Prevent the Loss of Moisture With Consistent Heat
One convection oven, the VC5, performs all of the functions. It is the most versatile tool. The VC5 can roast at low temperatures overnight but as Chef Schellenbach enlightens us, “I can also crank it up and get it really hot for very quick, in-and-out a la carte environments. But what is key, the most important feature of a convection oven, is that every shelf cooks the same way.” There’s no variation in the coloring of the food and guests all receive evenly, identically baked dishes.
We can also dehydrate those onion skins in the same convection oven used to roast meats.
Outside of restaurants, broken supply chains caused by the pandemic are still impacting menu offerings. Inside restaurants, we’re running out of excuses to not maximize the food that comes through the doors, especially the foods produced by the farmers in our communities. Those of us who see smaller, shorter supply chains are typically less vulnerable. Farmers, bakers, butchers and grocers have all, throughout the pandemic, been unified in the chorus of purchasing local to avoid mass supply chain disruptions. But we need to be good to those products, those carefully raised vegetables and animals. We need to amplify our resources by reducing food waste, managing what our supply chains can bring through our swinging doors and take advantage of the tools and solutions available to us.
Dishes, ingredients and techniques can go extinct. They can be killed by the sundering of supply chains. We’ve seen this in history with the disappearance of garum from the Mediterranean. Let’s foster preservation and avoid extinction.
The pandemic has shifted dynamics in restaurants everywhere. Increases in takeout add to our piles and piles of trash. Meanwhile, production lines and kitchen brigades are leaner. More is demanded of cooks. Let’s simplify things for them and for us. Streamlined controls, automated steaming, baking, timing are hallmarks of Vulcan’s Combi Ovens. Alerts from our tools that cut through the clamor and noise of a busy service, that promote efficiency and prevent human error by humans who are stretched thinner than ever. Tools – Combi Ovens – that are self-cleaning, with controls can be easily wielded both by the cook on their first night of service and the cook who has seen decades of service, that are built to suit kitchens that feed two turns of 25 heads per night and the kitchens that feed thousands.

Problems to solve —
1. List the food producers and sellers that the kitchen equipment excerpt says have been unified in the chorus of purchasing local.
2. According to the kitchen equipment excerpt, what does Chef Schellenbach call the most important feature of a convection oven?
3. Write the next paragraph of the excerpt on restaurant kitchens, ovens and food waste, picking up after its final sentence.

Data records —
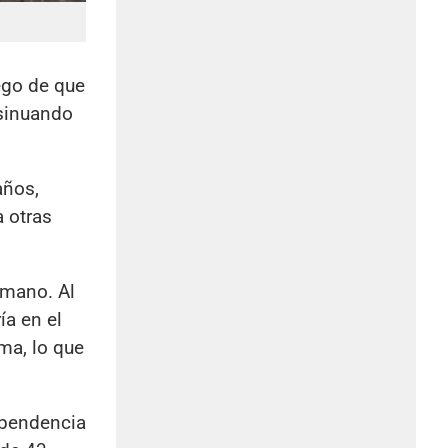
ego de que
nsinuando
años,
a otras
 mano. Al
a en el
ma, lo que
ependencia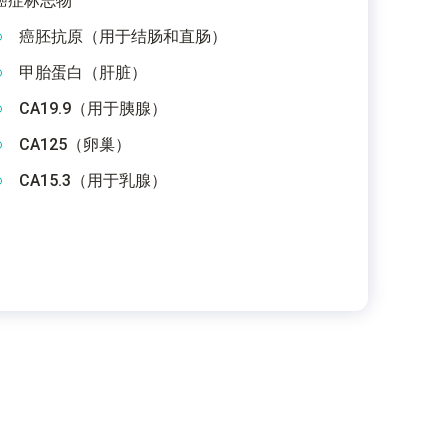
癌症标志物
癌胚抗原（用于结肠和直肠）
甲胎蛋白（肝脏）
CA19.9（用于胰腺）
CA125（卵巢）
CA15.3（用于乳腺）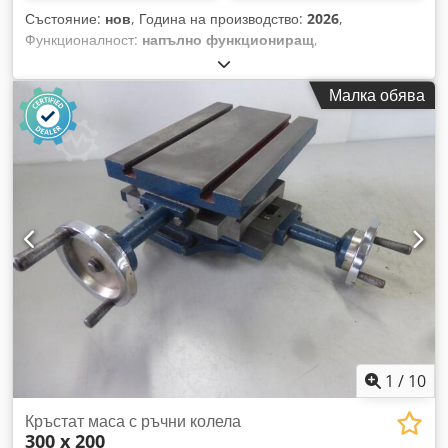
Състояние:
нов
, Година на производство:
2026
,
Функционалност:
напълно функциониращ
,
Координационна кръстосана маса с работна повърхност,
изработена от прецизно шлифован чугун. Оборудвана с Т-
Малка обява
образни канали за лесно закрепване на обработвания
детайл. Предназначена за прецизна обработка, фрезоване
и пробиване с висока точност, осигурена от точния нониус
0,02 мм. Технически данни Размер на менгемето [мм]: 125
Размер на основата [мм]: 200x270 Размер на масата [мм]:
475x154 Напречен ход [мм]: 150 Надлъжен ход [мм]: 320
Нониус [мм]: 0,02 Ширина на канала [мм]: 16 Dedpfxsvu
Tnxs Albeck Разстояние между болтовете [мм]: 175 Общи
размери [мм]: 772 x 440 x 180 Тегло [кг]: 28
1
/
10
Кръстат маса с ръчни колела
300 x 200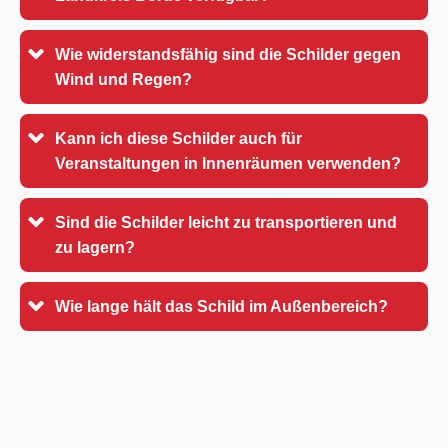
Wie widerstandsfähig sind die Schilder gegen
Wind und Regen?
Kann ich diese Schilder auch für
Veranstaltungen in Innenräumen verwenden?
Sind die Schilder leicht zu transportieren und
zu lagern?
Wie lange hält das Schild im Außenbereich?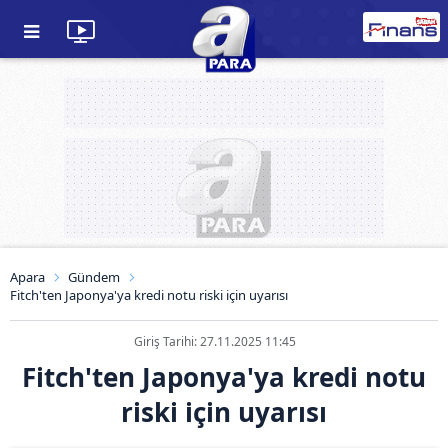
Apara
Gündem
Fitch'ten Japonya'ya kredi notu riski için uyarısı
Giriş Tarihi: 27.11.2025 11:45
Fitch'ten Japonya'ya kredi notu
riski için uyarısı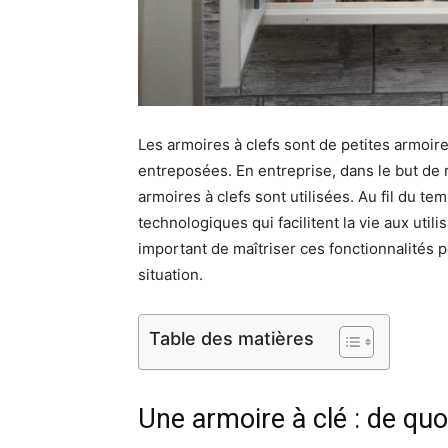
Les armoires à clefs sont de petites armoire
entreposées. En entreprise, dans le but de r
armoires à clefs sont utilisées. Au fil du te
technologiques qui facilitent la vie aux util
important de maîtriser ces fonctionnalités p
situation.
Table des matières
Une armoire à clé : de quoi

Answers to the exercises —
1. Farmers, bakers, butchers and grocers

2. Every shelf cooks the same way.

3.
In restaurants, people work as a team to function as one organism. Each person has a different role. Tasks are not isolated and each one, however small, affect every arm and aspect of the organism. One cook preps, another cook grills, the server takes the order, the runner brings the food. Managers often tell all staff members to “set each other up for success.” This means that the prep cook cuts the meats and vegetables to specifications needed by the cook who is grilling them. The server, as the middleman between kitchen and customer, explains how the cooks prepare the food to the customer and how the customer reacts to the food to the cooks. The runner assists, ensuring success. With the right tools, we can further ensure success in this process: consistency in the cooked food, easing the strain on cooks and thus upon the servers and runners bearing the food, and diverting any notion of improperly cooked or held food from the landfill.
But back to the onion. Let’s simmer it, fry it, sear it – all of it – with the innovation of one tool. We’ll honor it and all the other produce that swing through our kitchen doors by doing so simply, consistently, reliably and precisely - every night of service.